▸ DOCUMENT TEXT:
★ ★ ★ ★

As Americans across the country were counting down to the beginning of a new year, the team at Centene was preparing for the turn of the calendar to bring a major shift as its membership officially transitioned to Express Scripts as its pharmacy benefit manager.

CEO Sarah London joked during the company's session Tuesday that while the large, New Year's ball dropped in New York City, Centene was "making sure no balls dropped" for the company during the switch.

London said that while it's still early days, the company is seeing successful collaboration with the team at Express Scripts and the transition is progressing smoothly.

She said the insurer's team spent the better part of a year preparing to make the change, after announcing in November 2022 that it had selected the Cigna-owned PBM. The contract includes about 20 million Centene members and a value of about $35 billion.

Hear more from London and her thoughts on the changing political landscape around the ACA exchanges in a forthcoming story. — Paige Minemyer

UPDATED: Tuesday, Jan. 9 at 3 p.m.

★ ★ ★ ★

▸ EXERCISES TO COMPLETE:
1/ According to the article on Centene's pharmacy benefit switch, about how many Centene members does the Express Scripts contract include?
2/ Pick up the article on Centene's move to Express Scripts after its final line and continue it.

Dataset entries
★ ★ ★ ★

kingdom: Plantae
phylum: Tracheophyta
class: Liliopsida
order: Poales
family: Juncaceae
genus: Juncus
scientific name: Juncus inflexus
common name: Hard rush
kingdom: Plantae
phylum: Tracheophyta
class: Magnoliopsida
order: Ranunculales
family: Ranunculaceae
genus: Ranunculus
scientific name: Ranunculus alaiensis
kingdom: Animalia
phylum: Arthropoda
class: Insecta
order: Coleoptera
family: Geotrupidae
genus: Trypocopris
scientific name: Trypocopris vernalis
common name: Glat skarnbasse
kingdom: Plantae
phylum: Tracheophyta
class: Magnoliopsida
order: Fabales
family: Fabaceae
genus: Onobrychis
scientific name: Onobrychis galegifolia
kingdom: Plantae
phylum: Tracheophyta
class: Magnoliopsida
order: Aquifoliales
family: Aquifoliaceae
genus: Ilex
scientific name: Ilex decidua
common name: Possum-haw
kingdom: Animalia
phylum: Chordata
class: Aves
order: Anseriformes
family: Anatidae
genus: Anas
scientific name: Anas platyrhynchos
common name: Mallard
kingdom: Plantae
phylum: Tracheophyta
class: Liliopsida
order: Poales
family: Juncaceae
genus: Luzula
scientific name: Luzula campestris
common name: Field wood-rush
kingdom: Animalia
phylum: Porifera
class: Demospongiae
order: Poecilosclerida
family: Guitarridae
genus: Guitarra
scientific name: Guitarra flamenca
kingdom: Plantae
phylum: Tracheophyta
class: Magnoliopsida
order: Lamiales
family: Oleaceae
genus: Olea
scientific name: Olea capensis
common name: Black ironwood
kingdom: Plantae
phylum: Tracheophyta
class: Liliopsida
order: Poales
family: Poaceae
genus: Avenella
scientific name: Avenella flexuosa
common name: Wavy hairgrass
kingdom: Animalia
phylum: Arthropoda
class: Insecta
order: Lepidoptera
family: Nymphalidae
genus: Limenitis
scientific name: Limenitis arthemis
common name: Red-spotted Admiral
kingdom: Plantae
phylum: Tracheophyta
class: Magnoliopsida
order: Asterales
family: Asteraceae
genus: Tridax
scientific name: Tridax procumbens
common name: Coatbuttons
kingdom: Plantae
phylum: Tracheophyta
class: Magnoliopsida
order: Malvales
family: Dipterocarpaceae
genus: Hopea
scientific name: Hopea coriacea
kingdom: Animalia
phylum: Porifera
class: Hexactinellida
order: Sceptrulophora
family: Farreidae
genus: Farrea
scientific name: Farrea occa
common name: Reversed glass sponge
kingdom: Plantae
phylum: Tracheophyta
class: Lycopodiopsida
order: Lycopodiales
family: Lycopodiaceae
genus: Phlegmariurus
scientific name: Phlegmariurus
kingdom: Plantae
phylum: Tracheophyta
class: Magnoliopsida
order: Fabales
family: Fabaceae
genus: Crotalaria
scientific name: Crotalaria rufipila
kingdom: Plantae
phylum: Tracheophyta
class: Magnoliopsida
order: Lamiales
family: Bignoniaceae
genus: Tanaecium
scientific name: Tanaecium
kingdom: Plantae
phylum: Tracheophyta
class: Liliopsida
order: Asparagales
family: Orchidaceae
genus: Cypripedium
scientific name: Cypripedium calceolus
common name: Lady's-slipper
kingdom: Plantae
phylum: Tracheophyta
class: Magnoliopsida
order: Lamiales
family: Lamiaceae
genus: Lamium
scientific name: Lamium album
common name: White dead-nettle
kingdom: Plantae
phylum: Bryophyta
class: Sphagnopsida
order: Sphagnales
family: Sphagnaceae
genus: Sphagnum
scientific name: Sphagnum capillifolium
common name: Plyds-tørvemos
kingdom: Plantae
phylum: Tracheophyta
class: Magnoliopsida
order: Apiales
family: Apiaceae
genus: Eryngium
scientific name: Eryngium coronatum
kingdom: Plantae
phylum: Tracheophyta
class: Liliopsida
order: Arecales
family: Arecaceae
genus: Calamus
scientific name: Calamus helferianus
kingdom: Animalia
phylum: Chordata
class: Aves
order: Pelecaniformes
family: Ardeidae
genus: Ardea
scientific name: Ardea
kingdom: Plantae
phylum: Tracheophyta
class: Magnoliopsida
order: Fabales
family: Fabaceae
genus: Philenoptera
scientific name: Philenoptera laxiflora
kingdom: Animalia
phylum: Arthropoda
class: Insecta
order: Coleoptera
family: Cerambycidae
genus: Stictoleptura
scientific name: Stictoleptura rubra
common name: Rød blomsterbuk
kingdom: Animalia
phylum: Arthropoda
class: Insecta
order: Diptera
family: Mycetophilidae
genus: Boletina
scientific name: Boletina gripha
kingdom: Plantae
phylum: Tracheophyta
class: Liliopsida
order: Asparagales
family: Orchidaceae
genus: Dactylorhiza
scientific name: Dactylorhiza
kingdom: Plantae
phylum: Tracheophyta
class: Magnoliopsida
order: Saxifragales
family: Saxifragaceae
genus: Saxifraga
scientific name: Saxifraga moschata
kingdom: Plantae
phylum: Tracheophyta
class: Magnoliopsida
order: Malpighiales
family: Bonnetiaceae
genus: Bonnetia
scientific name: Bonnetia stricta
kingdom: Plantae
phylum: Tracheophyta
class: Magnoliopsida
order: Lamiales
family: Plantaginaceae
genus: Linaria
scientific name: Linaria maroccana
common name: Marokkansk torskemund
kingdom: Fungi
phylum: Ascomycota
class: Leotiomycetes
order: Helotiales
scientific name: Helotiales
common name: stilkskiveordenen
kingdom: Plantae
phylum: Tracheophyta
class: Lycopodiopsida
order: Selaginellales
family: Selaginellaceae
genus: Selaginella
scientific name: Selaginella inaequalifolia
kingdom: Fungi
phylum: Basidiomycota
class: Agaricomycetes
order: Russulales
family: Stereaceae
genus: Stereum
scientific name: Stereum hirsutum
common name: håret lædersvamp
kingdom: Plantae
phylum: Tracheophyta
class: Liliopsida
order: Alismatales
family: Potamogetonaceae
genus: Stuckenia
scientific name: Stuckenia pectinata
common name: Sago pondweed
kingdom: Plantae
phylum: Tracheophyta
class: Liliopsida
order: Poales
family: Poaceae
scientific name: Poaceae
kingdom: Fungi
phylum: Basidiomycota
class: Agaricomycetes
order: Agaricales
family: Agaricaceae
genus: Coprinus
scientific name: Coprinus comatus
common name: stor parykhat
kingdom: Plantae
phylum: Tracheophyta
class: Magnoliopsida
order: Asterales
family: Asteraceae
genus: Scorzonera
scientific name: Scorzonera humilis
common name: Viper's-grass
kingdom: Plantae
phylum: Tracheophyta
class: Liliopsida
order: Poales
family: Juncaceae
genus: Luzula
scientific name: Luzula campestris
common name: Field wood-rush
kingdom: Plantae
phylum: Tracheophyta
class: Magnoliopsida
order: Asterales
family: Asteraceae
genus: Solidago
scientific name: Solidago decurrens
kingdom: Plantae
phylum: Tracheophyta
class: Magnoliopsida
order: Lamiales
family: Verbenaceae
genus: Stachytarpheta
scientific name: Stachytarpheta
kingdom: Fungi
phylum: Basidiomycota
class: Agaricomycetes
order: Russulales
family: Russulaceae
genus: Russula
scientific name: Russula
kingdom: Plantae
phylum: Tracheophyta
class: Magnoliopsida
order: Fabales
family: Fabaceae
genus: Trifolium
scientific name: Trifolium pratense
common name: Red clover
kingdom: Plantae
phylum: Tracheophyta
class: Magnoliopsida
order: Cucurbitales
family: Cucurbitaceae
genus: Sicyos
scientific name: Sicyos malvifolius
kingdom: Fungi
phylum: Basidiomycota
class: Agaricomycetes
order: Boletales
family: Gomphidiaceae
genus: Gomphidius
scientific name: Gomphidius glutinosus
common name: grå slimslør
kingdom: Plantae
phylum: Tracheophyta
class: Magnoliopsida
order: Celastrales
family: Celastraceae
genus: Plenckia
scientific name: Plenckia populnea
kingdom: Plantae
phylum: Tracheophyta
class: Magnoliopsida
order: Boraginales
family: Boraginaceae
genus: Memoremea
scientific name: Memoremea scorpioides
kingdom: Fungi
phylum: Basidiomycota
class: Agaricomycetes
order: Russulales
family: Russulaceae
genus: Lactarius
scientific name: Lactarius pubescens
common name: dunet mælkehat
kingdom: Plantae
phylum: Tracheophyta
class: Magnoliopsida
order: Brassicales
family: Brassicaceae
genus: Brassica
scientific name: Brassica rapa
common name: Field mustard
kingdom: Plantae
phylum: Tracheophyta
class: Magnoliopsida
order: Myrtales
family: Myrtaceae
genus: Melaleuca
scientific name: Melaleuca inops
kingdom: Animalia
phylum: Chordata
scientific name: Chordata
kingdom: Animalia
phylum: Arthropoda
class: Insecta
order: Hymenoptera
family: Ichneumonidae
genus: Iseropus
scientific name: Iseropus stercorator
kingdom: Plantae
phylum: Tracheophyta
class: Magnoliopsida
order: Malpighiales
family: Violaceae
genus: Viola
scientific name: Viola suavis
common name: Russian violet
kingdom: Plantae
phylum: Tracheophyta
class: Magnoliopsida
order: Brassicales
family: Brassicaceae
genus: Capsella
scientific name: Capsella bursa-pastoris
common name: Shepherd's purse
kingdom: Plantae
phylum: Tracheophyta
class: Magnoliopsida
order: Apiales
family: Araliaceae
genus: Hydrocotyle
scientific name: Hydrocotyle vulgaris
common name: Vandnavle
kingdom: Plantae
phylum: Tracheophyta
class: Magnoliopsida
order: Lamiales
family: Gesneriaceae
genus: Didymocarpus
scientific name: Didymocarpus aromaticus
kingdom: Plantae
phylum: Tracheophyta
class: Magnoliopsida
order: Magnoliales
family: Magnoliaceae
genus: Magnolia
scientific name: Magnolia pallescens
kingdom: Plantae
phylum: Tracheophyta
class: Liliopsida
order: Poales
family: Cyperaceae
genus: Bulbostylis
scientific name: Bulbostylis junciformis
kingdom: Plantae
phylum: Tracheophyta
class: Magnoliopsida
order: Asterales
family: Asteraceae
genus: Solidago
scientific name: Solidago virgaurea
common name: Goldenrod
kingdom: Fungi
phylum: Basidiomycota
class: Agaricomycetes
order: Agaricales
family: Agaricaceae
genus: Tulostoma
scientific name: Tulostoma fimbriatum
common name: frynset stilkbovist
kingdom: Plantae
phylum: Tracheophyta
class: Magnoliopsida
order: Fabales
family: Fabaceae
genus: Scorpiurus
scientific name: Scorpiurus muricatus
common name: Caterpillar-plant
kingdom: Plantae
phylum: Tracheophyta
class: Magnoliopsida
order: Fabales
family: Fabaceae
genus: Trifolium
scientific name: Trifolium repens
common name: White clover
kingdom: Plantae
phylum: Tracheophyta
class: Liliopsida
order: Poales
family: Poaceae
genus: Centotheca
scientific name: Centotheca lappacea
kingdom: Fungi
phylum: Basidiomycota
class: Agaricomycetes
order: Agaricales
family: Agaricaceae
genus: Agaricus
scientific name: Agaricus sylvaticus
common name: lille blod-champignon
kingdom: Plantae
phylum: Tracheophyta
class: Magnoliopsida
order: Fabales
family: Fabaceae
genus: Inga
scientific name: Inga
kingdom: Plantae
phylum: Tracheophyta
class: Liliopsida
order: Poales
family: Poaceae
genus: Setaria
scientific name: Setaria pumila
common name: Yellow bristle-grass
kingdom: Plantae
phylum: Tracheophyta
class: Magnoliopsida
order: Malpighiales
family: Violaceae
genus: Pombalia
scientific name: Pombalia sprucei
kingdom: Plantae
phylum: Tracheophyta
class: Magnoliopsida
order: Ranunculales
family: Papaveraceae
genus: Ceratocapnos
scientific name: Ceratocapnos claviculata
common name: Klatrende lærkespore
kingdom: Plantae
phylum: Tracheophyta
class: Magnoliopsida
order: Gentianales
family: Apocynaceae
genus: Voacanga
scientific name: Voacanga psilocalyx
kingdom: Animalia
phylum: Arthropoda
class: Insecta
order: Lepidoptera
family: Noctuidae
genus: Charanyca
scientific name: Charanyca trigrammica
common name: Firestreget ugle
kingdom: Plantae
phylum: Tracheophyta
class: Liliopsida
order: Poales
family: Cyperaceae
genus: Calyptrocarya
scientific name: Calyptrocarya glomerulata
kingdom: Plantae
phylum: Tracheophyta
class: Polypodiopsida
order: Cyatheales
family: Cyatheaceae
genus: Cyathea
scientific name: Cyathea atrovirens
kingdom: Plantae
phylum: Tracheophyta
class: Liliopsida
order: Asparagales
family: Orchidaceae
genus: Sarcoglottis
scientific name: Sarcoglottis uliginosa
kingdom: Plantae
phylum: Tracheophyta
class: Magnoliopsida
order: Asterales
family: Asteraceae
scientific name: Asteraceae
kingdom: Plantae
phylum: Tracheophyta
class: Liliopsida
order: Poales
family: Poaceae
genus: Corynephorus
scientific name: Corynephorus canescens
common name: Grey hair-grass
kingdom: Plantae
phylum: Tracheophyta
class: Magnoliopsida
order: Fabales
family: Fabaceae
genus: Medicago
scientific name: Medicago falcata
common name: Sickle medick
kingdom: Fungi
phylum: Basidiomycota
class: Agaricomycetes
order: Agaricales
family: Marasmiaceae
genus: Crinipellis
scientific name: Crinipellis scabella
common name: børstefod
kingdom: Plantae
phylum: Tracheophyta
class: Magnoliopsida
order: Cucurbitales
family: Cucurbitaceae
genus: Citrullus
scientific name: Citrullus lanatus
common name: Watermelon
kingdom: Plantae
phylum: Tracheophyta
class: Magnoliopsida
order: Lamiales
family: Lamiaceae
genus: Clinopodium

★ ★ ★ ★

▸ EXPECTED OUTPUTS:
1/ About 20 million Centene members.

2/
Cityblock's growth story

Cityblock Health, a tech-driven provider for communities with complex needs, continues to chart strong growth and posted north of $1 billion in revenue in 2023, Toyin Ajayi, M.D., CEO and co-founder, told J. P. Morgan Healthcare Conference attendees Tuesday.

The seven-year-old company's revenue doubled in two years, from half a billion dollars in 2021, Ajayi said.

"We've grown this business significantly over time proving that there is demand from payers, that there is opportunity to continue to scale and that we can build out those unit economics in the face of really rapid growth. How do we do it? With a differentiated care model," she said.

Cityblock, which launched in 2017 out of Alphabet's Sidewalk Labs, delivers medical care, behavioral health and social services to individuals from historically underserved and marginalized communities, with a particular focus on Medicaid and dual eligible beneficiaries.

"What we do is that we enter into value-based contracts with health plans and managed care organizations across the country. We work with them to identify their highest-risk and rising-risk individuals focus on their Medicaid and dually eligible books of business to see who would benefit from enhanced care to improve their outcomes. And then we take on full responsibility, including financial risk for serving these members. We provide them with primary care, we provide them with wraparound social support, we provide them with mental health support, and we then, on the back end, share the benefit which is realized in reduced hospitalizations, reduced acute utilization, reduced medical spend and improved MLRS (medical loss ratio)," she said.

Cityblock's model is capital efficient while also delivering results that show it can improve outcomes for complex patients.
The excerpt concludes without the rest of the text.